The law has so far withstood legal challenges because of its unique enforcement mechanism. Rather than having state officials enforce the ban, the law invites ordinary citizens to do so. That means an individual can sue an abortion provider or anyone they believe who “aids and abets” someone getting the procedure beyond six weeks of pregnancy. Successful plaintiffs will be rewarded at least $US10,000 ($AU13,771), in addition to legal fees.

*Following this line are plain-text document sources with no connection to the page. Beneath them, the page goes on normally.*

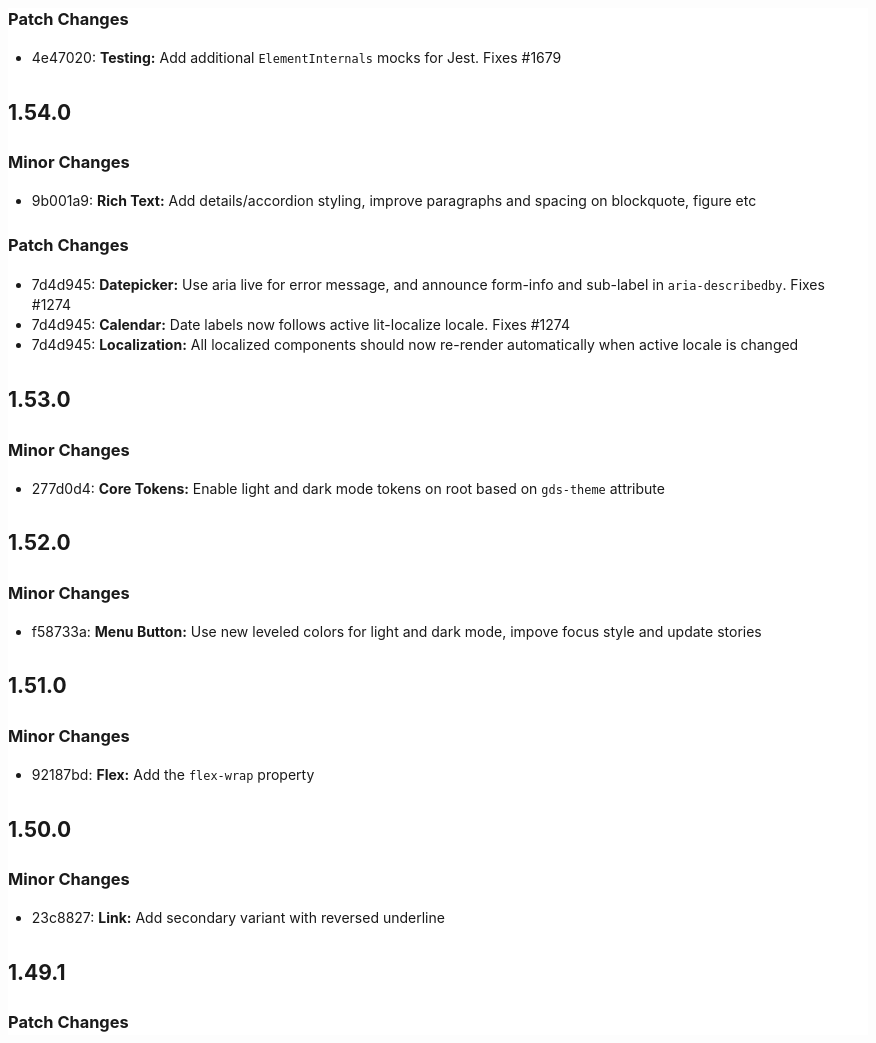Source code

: ### Patch Changes

- 4e47020: **Testing:** Add additional `ElementInternals` mocks for Jest. Fixes #1679

## 1.54.0

### Minor Changes

- 9b001a9: **Rich Text:** Add details/accordion styling, improve paragraphs and spacing on blockquote, figure etc

### Patch Changes

- 7d4d945: **Datepicker:** Use aria live for error message, and announce form-info and sub-label in `aria-describedby`. Fixes #1274
- 7d4d945: **Calendar:** Date labels now follows active lit-localize locale. Fixes #1274
- 7d4d945: **Localization:** All localized components should now re-render automatically when active locale is changed

## 1.53.0

### Minor Changes

- 277d0d4: **Core Tokens:** Enable light and dark mode tokens on root based on `gds-theme` attribute

## 1.52.0

### Minor Changes

- f58733a: **Menu Button:** Use new leveled colors for light and dark mode, impove focus style and update stories

## 1.51.0

### Minor Changes

- 92187bd: **Flex:** Add the `flex-wrap` property

## 1.50.0

### Minor Changes

- 23c8827: **Link:** Add secondary variant with reversed underline

## 1.49.1

### Patch Changes
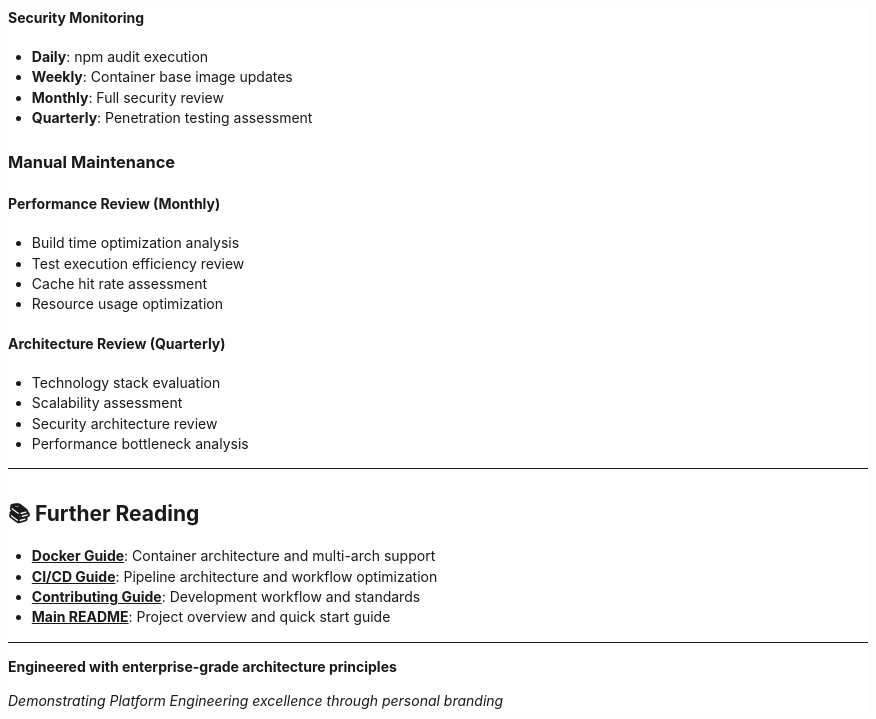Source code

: #### **Security Monitoring**
- **Daily**: npm audit execution
- **Weekly**: Container base image updates  
- **Monthly**: Full security review
- **Quarterly**: Penetration testing assessment

### Manual Maintenance

#### **Performance Review** (Monthly)
- Build time optimization analysis
- Test execution efficiency review
- Cache hit rate assessment
- Resource usage optimization

#### **Architecture Review** (Quarterly)  
- Technology stack evaluation
- Scalability assessment
- Security architecture review
- Performance bottleneck analysis

---

## 📚 Further Reading

- **[Docker Guide](DOCKER.md)**: Container architecture and multi-arch support
- **[CI/CD Guide](CI-CD.md)**: Pipeline architecture and workflow optimization  
- **[Contributing Guide](CONTRIBUTING.md)**: Development workflow and standards
- **[Main README](../README.md)**: Project overview and quick start guide

---

**Engineered with enterprise-grade architecture principles**

*Demonstrating Platform Engineering excellence through personal branding*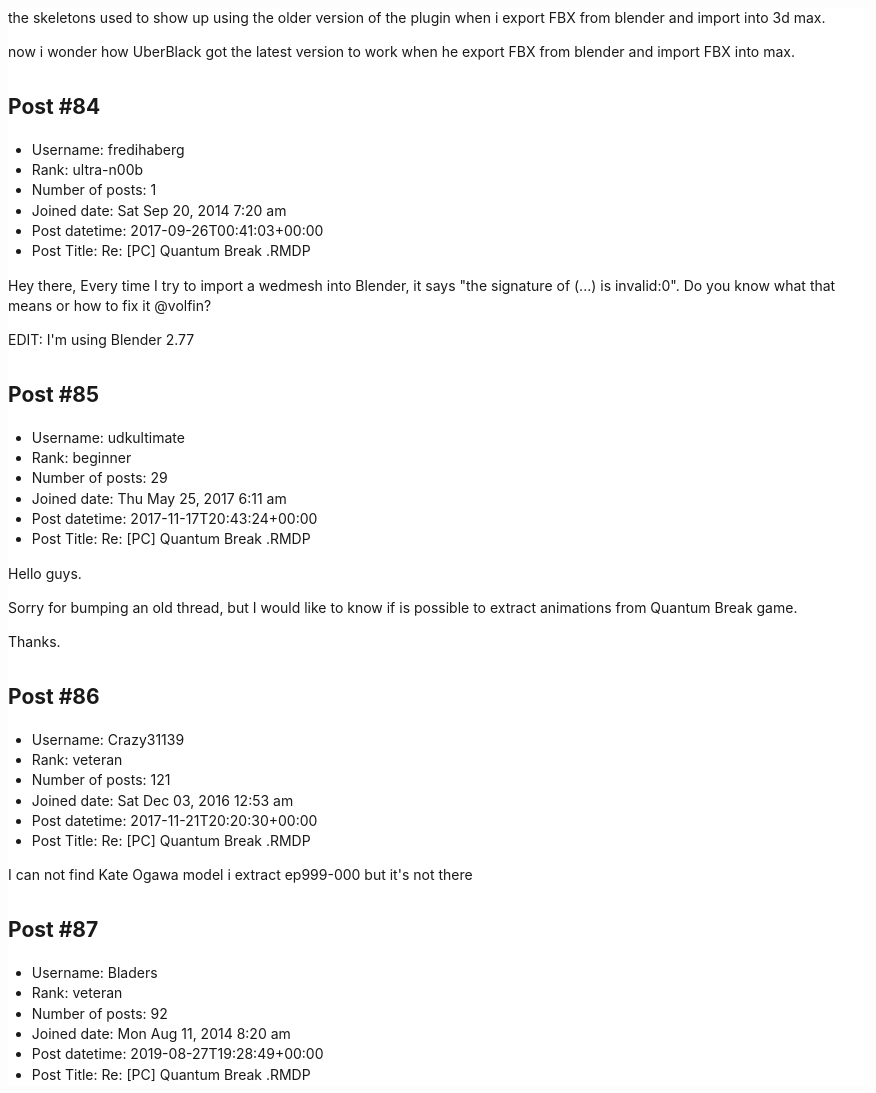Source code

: the skeletons used to show up using the older version of the plugin when i export FBX from blender and import into 3d max.

now i wonder how UberBlack got the latest version to work when he export FBX from blender and import FBX into max.
## Post #84
- Username: fredihaberg
- Rank: ultra-n00b
- Number of posts: 1
- Joined date: Sat Sep 20, 2014 7:20 am
- Post datetime: 2017-09-26T00:41:03+00:00
- Post Title: Re: [PC] Quantum Break .RMDP

Hey there,
Every time I try to import a wedmesh into Blender, it says "the signature of (...) is invalid:0". Do you know what that means or how to fix it @volfin?

EDIT: I'm using Blender 2.77
## Post #85
- Username: udkultimate
- Rank: beginner
- Number of posts: 29
- Joined date: Thu May 25, 2017 6:11 am
- Post datetime: 2017-11-17T20:43:24+00:00
- Post Title: Re: [PC] Quantum Break .RMDP

Hello guys.

Sorry for bumping an old thread, but I would like to know if is possible to extract animations from Quantum Break game.

Thanks.
## Post #86
- Username: Crazy31139
- Rank: veteran
- Number of posts: 121
- Joined date: Sat Dec 03, 2016 12:53 am
- Post datetime: 2017-11-21T20:20:30+00:00
- Post Title: Re: [PC] Quantum Break .RMDP

I can not find Kate Ogawa model
i extract ep999-000 but it's not there
## Post #87
- Username: Bladers
- Rank: veteran
- Number of posts: 92
- Joined date: Mon Aug 11, 2014 8:20 am
- Post datetime: 2019-08-27T19:28:49+00:00
- Post Title: Re: [PC] Quantum Break .RMDP
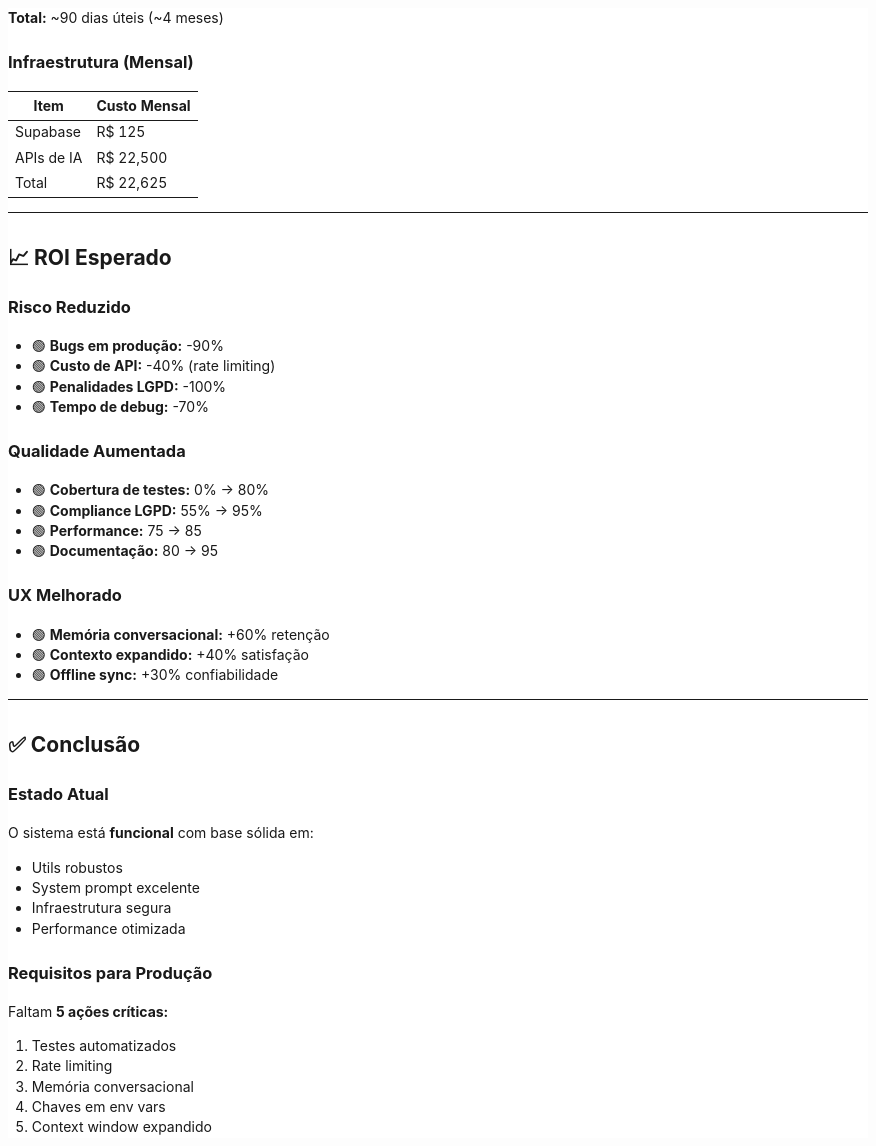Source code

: **Total:** ~90 dias úteis (~4 meses)

### Infraestrutura (Mensal)
| Item | Custo Mensal |
|------|-------------|
| Supabase | R$ 125 |
| APIs de IA | R$ 22,500 |
| Total | R$ 22,625 |

---

## 📈 ROI Esperado

### Risco Reduzido
- 🟢 **Bugs em produção:** -90%
- 🟢 **Custo de API:** -40% (rate limiting)
- 🟢 **Penalidades LGPD:** -100%
- 🟢 **Tempo de debug:** -70%

### Qualidade Aumentada
- 🟢 **Cobertura de testes:** 0% → 80%
- 🟢 **Compliance LGPD:** 55% → 95%
- 🟢 **Performance:** 75 → 85
- 🟢 **Documentação:** 80 → 95

### UX Melhorado
- 🟢 **Memória conversacional:** +60% retenção
- 🟢 **Contexto expandido:** +40% satisfação
- 🟢 **Offline sync:** +30% confiabilidade

---

## ✅ Conclusão

### Estado Atual
O sistema está **funcional** com base sólida em:
- Utils robustos
- System prompt excelente
- Infraestrutura segura
- Performance otimizada

### Requisitos para Produção
Faltam **5 ações críticas:**
1. Testes automatizados
2. Rate limiting
3. Memória conversacional
4. Chaves em env vars
5. Context window expandido
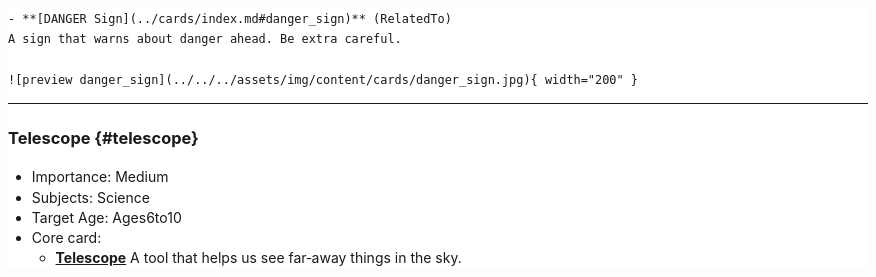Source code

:     - **[DANGER Sign](../cards/index.md#danger_sign)** (RelatedTo)
    A sign that warns about danger ahead. Be extra careful.

    ![preview danger_sign](../../../assets/img/content/cards/danger_sign.jpg){ width="200" }


---

### Telescope {#telescope}
- Importance: Medium  
- Subjects: Science  
- Target Age: Ages6to10
- Core card:
    - **[Telescope](../cards/index.md#telescope)**
    A tool that helps us see far‑away things in the sky.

The Supreme Court in a 5-4 vote on September 2 declined a request from abortion providers in Texas to block the law. The court’s narrow majority argued that the decision was technical and the justices did not review the substance of the statute, which could still be legally challenged.

The nation’s high court will consider a major abortion case, Dobbs v. Jackson Women’s Health Organization, starting December 1. The case concerns a Mississippi law that bans nearly all abortions after 15 weeks of pregnancy, presenting a direct challenge to Roe v. Wade, the 1973 Supreme Court decision that guaranteed the right to an abortion until pre-viability, the point when a fetus can survive outside of the womb, which medical experts determine typically occurs around 24 weeks of pregnancy.